Granite Wealth Management

Yardeni’s Roaring 2020s, Part II: Earnings Will Support Rich Valuations

In Part I of this series that I kicked off last week, I wrote about how I share the views of Ed Yardeni, a well-known economist and investment strategist, who argues that this decade will continue to be marked by stock market outperformance.

The second pillar of Yardeni’s “Roaring 2020’s” thesis is his belief that despite the market being richly priced by historical standards, corporate earnings will continue to surge. Thus, earnings will catch up to valuations.

He says the current bull market is driven by strong economic fundamentals, including declining inflation, low-interest rates and strong corporate earnings. I agree with him.

Historical Valuations

It’s important to look back before looking forward. Examining historical stock market valuations can give us a sense of where we stand today. Currently, the Shiller CAPE ratio, which compares the price of the S&P 500 to the average of its inflation-adjusted earnings over the past 10 years, is at 37.77. This is significantly higher than the historical average of 15.99, to be sure.

To put this into perspective, however, it’s still 20% below its peak from the dot-com bubble, highlighting the market’s ability to reach extreme valuations.

Some analysts, like those at Advisor Perspectives, argue that based on a variety of indicators, the market is overvalued in the range of 111% to 187% (do investors really believe the market will fall by 50-65% from here, as these numbers suggest?). Others, like Plante Moran, point to the increased profitability of companies, especially in the technology sector, as a key factor supporting these high valuations.

It’s important to remember that these are just indicators, not crystal balls. They provide a framework for understanding market valuations, but they should not be the sole basis for making investment decisions.

This Historical Tech Moment & How it Will Impact Earnings

While these valuation risks are real and deserve careful consideration, I believe they are outweighed by the potential upsides. I remain confident not just in the long-term potential of powerful trends like artificial intelligence (AI) and robotics, but the impact these can have on bottom lines.

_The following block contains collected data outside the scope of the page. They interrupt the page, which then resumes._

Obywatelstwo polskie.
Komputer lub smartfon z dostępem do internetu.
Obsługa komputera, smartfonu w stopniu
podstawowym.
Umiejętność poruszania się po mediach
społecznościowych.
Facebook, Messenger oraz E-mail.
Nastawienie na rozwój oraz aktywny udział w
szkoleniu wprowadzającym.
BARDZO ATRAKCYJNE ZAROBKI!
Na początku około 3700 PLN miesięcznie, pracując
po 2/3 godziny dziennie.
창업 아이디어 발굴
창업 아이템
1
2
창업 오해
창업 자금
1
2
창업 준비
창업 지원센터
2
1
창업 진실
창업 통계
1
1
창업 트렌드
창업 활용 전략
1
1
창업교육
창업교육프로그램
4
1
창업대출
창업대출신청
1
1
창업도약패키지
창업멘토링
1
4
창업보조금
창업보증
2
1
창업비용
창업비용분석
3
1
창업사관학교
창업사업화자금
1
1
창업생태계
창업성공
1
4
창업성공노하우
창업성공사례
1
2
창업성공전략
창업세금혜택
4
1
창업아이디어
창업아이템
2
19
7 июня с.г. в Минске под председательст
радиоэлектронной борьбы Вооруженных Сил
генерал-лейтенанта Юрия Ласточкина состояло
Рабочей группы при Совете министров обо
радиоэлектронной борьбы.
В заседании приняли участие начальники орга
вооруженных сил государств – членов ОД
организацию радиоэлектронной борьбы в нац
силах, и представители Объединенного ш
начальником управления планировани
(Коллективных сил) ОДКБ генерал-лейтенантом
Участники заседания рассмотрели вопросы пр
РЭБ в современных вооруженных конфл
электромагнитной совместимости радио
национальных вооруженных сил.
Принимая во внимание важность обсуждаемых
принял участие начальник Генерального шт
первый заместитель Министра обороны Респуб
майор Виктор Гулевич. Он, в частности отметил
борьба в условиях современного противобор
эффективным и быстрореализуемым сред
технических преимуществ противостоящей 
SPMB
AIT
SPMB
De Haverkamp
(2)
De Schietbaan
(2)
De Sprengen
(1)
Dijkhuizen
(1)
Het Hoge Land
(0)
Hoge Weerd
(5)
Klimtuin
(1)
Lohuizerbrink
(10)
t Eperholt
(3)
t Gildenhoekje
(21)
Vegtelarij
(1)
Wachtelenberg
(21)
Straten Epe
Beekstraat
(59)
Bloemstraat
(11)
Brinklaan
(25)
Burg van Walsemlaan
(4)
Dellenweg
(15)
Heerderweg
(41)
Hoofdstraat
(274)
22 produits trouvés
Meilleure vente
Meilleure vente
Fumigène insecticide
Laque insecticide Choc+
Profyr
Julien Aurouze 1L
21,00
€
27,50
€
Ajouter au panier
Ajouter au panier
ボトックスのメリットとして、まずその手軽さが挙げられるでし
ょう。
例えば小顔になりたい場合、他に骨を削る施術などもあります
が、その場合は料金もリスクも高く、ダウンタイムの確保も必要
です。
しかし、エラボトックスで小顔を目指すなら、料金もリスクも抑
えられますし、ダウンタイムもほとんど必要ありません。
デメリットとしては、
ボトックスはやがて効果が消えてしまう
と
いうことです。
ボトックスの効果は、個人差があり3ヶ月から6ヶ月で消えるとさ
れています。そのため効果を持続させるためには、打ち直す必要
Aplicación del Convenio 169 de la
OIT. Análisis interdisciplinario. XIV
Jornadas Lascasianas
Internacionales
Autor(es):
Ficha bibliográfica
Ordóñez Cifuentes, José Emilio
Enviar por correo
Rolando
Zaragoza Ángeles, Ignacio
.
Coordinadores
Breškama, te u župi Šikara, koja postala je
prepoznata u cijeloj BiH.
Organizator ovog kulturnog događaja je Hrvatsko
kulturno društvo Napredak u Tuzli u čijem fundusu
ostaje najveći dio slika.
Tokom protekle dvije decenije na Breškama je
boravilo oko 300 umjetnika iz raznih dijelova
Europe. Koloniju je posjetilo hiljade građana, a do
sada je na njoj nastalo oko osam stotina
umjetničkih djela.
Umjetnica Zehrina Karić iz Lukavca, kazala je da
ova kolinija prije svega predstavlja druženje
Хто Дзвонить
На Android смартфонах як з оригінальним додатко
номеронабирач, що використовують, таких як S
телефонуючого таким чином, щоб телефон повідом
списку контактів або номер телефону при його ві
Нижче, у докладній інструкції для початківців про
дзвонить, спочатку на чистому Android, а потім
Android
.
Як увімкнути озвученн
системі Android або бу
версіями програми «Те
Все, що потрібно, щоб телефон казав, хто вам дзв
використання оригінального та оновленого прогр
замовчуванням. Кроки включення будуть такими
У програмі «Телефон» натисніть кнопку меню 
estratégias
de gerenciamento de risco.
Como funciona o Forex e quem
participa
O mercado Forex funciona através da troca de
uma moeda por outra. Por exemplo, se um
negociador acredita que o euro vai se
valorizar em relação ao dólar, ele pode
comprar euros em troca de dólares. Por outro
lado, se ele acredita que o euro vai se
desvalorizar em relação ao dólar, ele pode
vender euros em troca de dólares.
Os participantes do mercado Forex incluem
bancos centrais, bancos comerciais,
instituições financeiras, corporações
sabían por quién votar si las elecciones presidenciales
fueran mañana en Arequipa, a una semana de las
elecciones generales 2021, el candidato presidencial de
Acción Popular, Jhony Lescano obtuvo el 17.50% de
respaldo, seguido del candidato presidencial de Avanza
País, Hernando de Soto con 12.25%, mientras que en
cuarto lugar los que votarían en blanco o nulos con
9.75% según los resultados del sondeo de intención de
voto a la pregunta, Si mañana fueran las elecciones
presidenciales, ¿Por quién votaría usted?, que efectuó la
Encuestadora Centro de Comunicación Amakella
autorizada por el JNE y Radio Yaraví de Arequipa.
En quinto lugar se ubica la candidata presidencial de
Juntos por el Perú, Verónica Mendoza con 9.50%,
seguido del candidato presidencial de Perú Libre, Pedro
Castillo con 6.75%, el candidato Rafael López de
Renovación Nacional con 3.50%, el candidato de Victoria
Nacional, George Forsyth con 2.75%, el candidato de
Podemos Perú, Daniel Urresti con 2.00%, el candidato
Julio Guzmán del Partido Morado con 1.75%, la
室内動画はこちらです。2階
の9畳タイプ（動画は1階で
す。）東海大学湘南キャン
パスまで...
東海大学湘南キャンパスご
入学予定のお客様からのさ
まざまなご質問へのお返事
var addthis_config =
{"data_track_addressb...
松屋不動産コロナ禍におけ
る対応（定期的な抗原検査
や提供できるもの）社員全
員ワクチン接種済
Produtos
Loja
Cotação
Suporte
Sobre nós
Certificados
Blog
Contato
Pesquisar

AI has the potential to boost productivity, create new products and services and drive economic growth in ways we probably can’t even imagine yet.

Meanwhile, research suggests that the impact of robots on profit margins can be “U-shaped,” with profits potentially declining at first before rising radically as companies adapt and innovate.

These technological advances are not just hype; they are real and will have a profound impact on the economy for many years to come.

Moreover, they have the potential to bring manufacturing production back to developed countries, further boosting economic growth. I believe these trends will continue to drive economic corporate earnings that will support historically high strong stock market valuations.

Conclusion

I acknowledge the concerns about market valuations and the potential risks to the market. However, I believe that the long-term potential of the stock market is strong. The rise of AI, robotics, and other breakthrough technologies, coupled with the increasing profitability of companies, particularly in the technology sector, will drive economic growth and corporate earnings in the years to come. This, in turn, will support a continued bull market. I am optimistic about the future of the stock market and believe that investors who stay the course will be rewarded.